Nun präsentierte das Metropolis Orchester einen der letzten Höhepunkte der kurzen Stummfilm-Ära: „Die Büchse der Pandora“, gedreht 1929 von Georg Wilhelm Pabst. In dieser Bearbeitung von Frank Wedekinds „Lulu“-Stücken spielt die 22-jährige bubi-köpfige Louise Brooks die Hauptrolle der Femme fatale.

„Eine Originalmusik ist nicht bekannt“, erläutert Burkhard Götze. „Wir spielen die Filmmusik des Rainer-Werner-Fassbinder-Gefährten Peer Raben, die 1997 für eine Vorführung bei der Berlinale entstand.“

Rabens treffsichere, kongeniale Filmmusik vereint Anklänge an Weill, Hindemith und Mahler mit den Modetänzen der Zwanziger. Wenn Götze dirigiert, läuft der Film auf einem kleinen Monitor über der Partitur mit.

Auch diesmal fand man einen stimmungsvollen Saal: das einstige Stummfilmkino Delphi, das 1929 in Berlin-Weißensee seine Pforten öffnete. Bekannt wurde es durch die Serie „Babylon Berlin“, wo es das Tanzlokal „Moka Efti“ an der Friedrichstraße darstellt.

Burkhard Götze und seinen enthusiastischen Kollegen geht es nicht nur um die Filmmusiken. Vielmehr wollen sie, mit allem Drum und Dran, eine ganze Kinokultur zu neuem Leben erwecken.

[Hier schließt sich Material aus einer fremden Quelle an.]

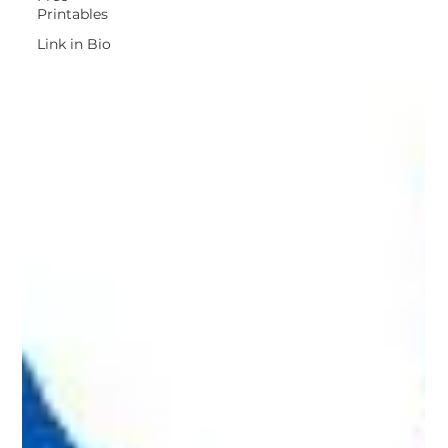
Printables
Link in Bio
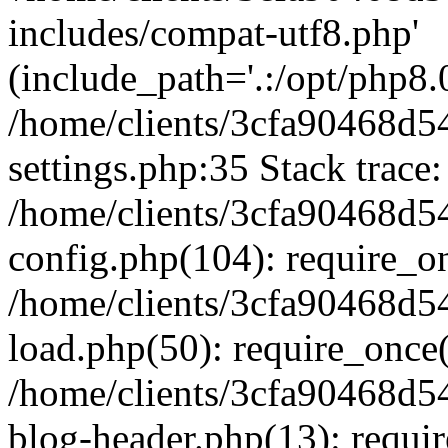
includes/compat-utf8.php'
(include_path='.:/opt/php8.0
/home/clients/3cfa90468d
settings.php:35 Stack trace:
/home/clients/3cfa90468d
config.php(104): require_o
/home/clients/3cfa90468d
load.php(50): require_once('
/home/clients/3cfa90468d
blog-header.php(13): require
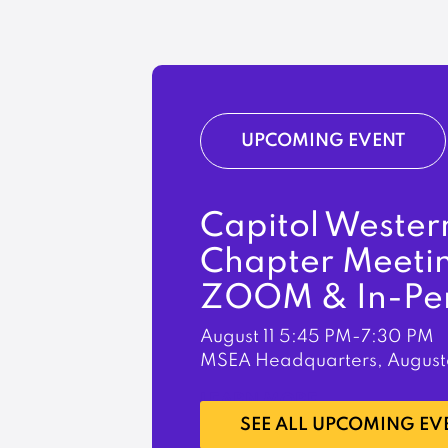
UPCOMING EVENT
Capitol Wester
Chapter Meeti
ZOOM & In-Pe
August 11
5:45 PM-7:30 PM
MSEA Headquarters, August
LEARN MORE
SEE ALL UPCOMING EV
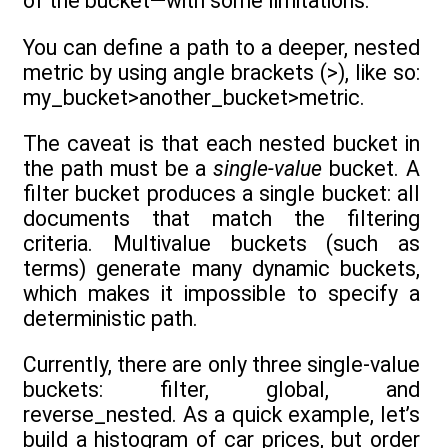
of the bucket—with some limitations.
You can define a path to a deeper, nested
metric by using angle brackets (>), like so:
my_bucket>another_bucket>metric.
The caveat is that each nested bucket in
the path must be a
single-value
bucket. A
filter bucket produces a single bucket: all
documents that match the filtering
criteria. Multivalue buckets (such as
terms) generate many dynamic buckets,
which makes it impossible to specify a
deterministic path.
Currently, there are only three single-value
buckets: filter, global, and
reverse_nested. As a quick example, let’s
build a histogram of car prices, but order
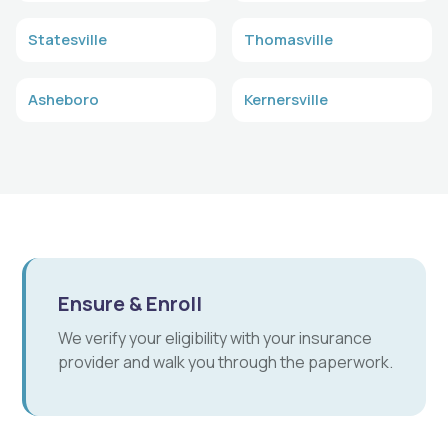
Statesville
Thomasville
Asheboro
Kernersville
Ensure & Enroll
We verify your eligibility with your insurance
provider and walk you through the paperwork.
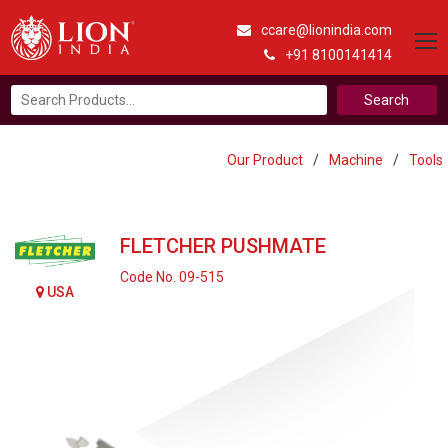
ccare@lionindia.com
+91 8100141414
Search
for:
Our Product
/
Machine
/
Tools
FLETCHER PUSHMATE
Code No. 09-515
USA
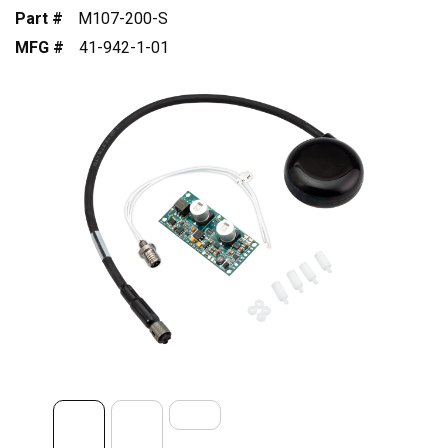
Part #
M107-200-S
MFG #
41-942-1-01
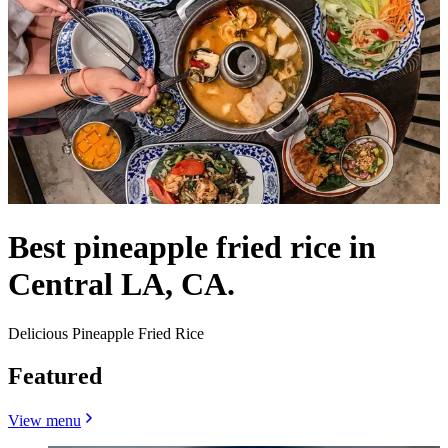
Best pineapple fried rice in
Central LA, CA.
Delicious Pineapple Fried Rice
Featured
View menu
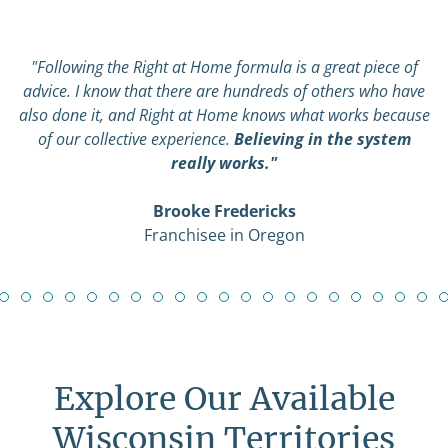
"Following the Right at Home formula is a great piece of
advice. I know that there are hundreds of others who have
also done it, and Right at Home knows what works because
of our collective experience.
Believing in the system
really works."
Brooke Fredericks
Franchisee in Oregon
Explore Our Available
Wisconsin Territories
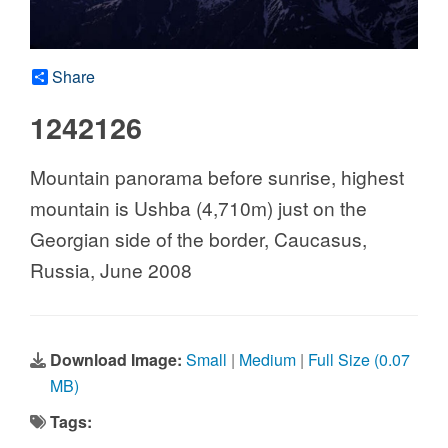
Share
1242126
Mountain panorama before sunrise, highest
mountain is Ushba (4,710m) just on the
Georgian side of the border, Caucasus,
Russia, June 2008
Download Image:
Small
|
Medium
|
Full Size (0.07
MB)
Tags:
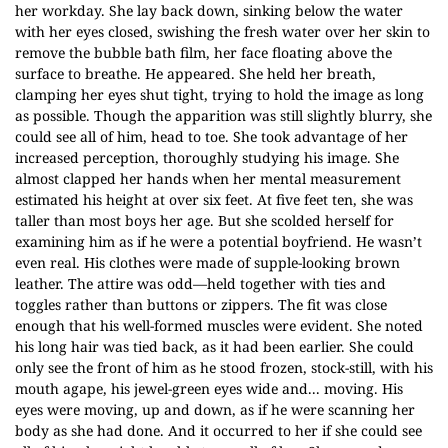
her workday. She lay back down, sinking below the water
with her eyes closed, swishing the fresh water over her skin to
remove the bubble bath film, her face floating above the
surface to breathe. He appeared. She held her breath,
clamping her eyes shut tight, trying to hold the image as long
as possible. Though the apparition was still slightly blurry, she
could see all of him, head to toe. She took advantage of her
increased perception, thoroughly studying his image. She
almost clapped her hands when her mental measurement
estimated his height at over six feet. At five feet ten, she was
taller than most boys her age. But she scolded herself for
examining him as if he were a potential boyfriend. He wasn’t
even real. His clothes were made of supple-looking brown
leather. The attire was odd—held together with ties and
toggles rather than buttons or zippers. The fit was close
enough that his well-formed muscles were evident. She noted
his long hair was tied back, as it had been earlier. She could
only see the front of him as he stood frozen, stock-still, with his
mouth agape, his jewel-green eyes wide and... moving. His
eyes were moving, up and down, as if he were scanning her
body as she had done. And it occurred to her if she could see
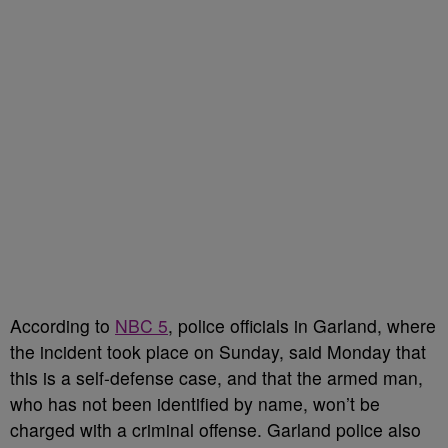
According to
NBC 5
, police officials in Garland, where
the incident took place on Sunday, said Monday that
this is a self-defense case, and that the armed man,
who has not been identified by name, won’t be
charged with a criminal offense. Garland police also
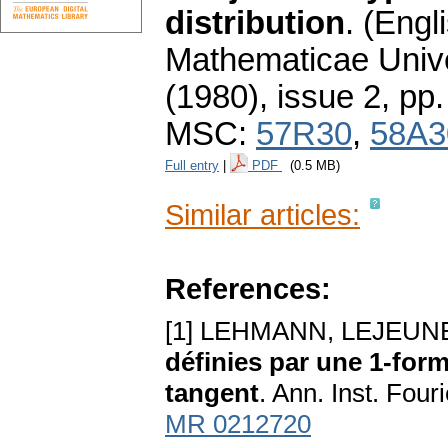
distribution
.
(Engli
Mathematicae Unive
(1980), issue 2
,
pp.
MSC:
57R30
,
58A3
Full entry
|
PDF
(0.5 MB)
Similar articles:
References:
[1] LEHMANN, LEJEUNE
définies par une 1-form
tangent
. Ann. Inst. Four
MR 0212720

Deshalb gehen sie in authentische Säle und treten dort modisch stilsicher an: die Herren mit Fliege und Stehkragen, die Damen schulterfrei und paillettenbesetzt.

Damit das Publikum eine perfekte Zeitreise erlebt, engagiert das Orchester fürs Drumherum eine Event-Agentur, die Zwanziger-Jahre-Partys veranstaltet. Kleiderordnung und Handyverbot werden natürlich nicht streng durchgesetzt, doch viele Besucher halten sich gern daran.